Space Shuttle Discovery Lands For Last Time

Space shuttle Discovery glided down to Earth for the very last time Wednesday.

Crowds gathered to watch the beloved workhorse of NASA's shuttle fleet roll to a stop on the runway at Kennedy Space Center in Florida.

"And Houston, Discovery for the final time, wheel stop," Commander Steve Lindsey reported to Mission Control.

He thanked NASA workers for giving his crew "a perfect vehicle from start to finish on her final flight."

It was a bittersweet and emotional moment for the astronauts, ground crews and NASA managers who have relied on Discovery for more than a quarter-century.
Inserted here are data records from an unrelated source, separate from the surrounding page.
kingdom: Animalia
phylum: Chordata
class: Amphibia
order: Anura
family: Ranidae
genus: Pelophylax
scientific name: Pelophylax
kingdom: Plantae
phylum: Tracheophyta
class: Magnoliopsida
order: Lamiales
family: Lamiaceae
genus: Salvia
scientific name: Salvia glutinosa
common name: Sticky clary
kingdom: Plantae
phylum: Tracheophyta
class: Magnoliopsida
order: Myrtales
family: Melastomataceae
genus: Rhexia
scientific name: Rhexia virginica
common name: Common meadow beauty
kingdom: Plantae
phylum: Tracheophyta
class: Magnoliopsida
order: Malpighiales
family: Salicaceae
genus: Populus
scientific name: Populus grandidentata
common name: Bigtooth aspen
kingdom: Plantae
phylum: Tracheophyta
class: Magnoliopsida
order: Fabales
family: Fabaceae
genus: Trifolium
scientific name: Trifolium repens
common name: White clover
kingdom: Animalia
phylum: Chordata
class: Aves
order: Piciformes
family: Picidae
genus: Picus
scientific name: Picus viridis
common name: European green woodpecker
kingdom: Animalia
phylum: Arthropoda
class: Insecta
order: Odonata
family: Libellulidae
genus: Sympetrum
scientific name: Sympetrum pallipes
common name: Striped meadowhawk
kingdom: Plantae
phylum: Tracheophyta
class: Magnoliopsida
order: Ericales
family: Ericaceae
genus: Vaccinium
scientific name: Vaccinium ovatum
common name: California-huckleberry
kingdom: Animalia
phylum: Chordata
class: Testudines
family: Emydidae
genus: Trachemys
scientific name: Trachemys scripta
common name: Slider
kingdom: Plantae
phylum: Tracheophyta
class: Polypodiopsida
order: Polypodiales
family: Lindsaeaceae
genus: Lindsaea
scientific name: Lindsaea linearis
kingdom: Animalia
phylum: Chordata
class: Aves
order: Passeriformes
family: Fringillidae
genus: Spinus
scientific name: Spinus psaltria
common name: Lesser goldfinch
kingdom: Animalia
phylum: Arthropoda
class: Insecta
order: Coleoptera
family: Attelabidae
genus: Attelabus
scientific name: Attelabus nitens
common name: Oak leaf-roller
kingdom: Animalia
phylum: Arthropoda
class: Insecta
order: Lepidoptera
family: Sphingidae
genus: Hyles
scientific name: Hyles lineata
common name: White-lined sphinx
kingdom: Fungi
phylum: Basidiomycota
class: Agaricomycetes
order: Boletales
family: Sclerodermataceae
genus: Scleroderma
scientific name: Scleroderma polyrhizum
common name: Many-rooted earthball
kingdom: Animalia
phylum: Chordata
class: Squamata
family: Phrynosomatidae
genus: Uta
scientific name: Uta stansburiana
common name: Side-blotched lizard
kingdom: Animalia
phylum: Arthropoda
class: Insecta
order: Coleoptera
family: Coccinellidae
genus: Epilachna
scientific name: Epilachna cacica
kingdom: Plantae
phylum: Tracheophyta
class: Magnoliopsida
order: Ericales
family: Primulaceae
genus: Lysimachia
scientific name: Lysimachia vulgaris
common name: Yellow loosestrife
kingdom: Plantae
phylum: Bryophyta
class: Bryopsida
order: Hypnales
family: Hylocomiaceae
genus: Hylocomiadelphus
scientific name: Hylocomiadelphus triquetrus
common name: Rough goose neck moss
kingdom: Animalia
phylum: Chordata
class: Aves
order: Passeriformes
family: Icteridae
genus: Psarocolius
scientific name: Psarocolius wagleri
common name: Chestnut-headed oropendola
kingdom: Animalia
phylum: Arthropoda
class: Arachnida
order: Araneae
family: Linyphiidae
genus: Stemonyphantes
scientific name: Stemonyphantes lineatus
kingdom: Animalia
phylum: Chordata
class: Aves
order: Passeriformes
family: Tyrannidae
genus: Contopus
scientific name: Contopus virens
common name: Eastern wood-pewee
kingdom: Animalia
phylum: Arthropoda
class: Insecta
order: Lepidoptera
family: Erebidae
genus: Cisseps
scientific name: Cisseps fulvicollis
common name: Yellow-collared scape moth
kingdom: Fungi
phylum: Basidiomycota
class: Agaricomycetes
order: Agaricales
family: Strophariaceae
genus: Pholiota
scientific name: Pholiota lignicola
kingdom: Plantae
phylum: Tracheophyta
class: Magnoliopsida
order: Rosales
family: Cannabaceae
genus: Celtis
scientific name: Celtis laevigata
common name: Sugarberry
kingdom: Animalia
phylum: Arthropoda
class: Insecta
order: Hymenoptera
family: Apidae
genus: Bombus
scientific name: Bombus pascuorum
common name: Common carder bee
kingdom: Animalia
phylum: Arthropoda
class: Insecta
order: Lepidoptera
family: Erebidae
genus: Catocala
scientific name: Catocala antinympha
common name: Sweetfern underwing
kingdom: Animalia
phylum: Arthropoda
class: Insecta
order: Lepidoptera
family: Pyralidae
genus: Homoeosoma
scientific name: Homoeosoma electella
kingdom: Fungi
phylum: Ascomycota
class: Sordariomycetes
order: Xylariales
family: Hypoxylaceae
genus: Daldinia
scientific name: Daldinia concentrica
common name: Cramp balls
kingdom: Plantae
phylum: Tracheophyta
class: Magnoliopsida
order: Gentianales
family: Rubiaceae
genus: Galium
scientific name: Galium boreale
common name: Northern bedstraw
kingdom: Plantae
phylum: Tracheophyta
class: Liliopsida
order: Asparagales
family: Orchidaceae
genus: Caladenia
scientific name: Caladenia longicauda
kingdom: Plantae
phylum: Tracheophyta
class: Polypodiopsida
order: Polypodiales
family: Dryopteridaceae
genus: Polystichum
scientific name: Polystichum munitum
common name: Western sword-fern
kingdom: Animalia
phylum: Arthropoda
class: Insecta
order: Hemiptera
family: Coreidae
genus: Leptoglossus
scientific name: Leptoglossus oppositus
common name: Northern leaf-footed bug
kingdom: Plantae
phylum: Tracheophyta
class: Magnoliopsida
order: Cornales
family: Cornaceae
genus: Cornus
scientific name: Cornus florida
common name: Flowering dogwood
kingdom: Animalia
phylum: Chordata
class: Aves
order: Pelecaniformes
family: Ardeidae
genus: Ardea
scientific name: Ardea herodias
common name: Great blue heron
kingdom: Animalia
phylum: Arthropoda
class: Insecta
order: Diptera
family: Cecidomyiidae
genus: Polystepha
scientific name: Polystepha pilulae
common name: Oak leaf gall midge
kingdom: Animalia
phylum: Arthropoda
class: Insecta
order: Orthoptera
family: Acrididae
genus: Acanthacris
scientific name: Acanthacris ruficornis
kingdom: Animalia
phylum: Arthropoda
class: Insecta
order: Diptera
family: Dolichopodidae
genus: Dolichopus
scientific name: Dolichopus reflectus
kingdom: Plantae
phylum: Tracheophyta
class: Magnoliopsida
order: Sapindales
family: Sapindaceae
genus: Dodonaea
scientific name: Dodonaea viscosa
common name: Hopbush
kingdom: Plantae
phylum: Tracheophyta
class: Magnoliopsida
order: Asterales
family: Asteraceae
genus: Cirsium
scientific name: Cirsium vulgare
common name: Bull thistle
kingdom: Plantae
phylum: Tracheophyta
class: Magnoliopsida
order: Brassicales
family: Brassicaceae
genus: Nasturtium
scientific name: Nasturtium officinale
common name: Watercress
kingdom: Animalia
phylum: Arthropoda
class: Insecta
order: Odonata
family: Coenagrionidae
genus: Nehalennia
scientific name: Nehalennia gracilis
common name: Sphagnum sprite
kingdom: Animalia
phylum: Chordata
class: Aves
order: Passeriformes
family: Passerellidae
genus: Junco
NASA says Discovery has been the most-flown spacecraft in history, logging more than 148 million miles since its first launch in 1984. Its 39 missions add up to a total of 365 days in space — a full year.

Its final mission, delivering a storage room and supplies to the International Space Station, went off without a hitch, showing that the aging spaceship still has the right stuff.

"As you can see from this mission, Discovery is in great shape," lead flight director Bryan Lunney said in a media briefing earlier this week. "You could keep flying it for a long time."

But the space agency is retiring its fleet of three shuttles this year. After they stop flying, astronauts will ride up to the International Space Station on Russian rockets. Within a few years, they may be riding on for-hire space taxis developed by private space companies.

The last launch of space shuttle Endeavour is currently scheduled for April. The last flight of Atlantis — and the final shuttle launch ever — is scheduled for June.

Discovery, the oldest surviving shuttle in the fleet, will be the first to be retired. During its long career, it brought up satellites, including the Hubble Space Telescope, as well as big chunks of the International Space Station.

Its next stop is expected to be the Smithsonian's National Air and Space Museum.

Twenty-one different museums across the country have requested a shuttle. NASA chief Charles Bolden will make the final decision, but the space agency has previously stated its intention to offer Discovery to the Smithsonian, with a formal announcement expected on April 12, the 30th anniversary of the first shuttle launch ever.

When asked whether Discovery is truly headed for the Smithsonian, a spokesperson for the museum sent an e-mail stating that "the Museum is involved in discussions with NASA about transfer of the orbiter and other artifacts from the Shuttle program. The final disposition of Shuttle artifacts will be the decision of NASA."

NASA has said that any museum offered one of the three shuttles will have to pay about $28.8 million to prepare the spaceship for display and transport.

Workers at Kennedy Space Center will need six to nine months to remove potentially toxic or dangerous materials from the spaceships. They will then ferry each shuttle to its final destination on the top of a modified jumbo jet.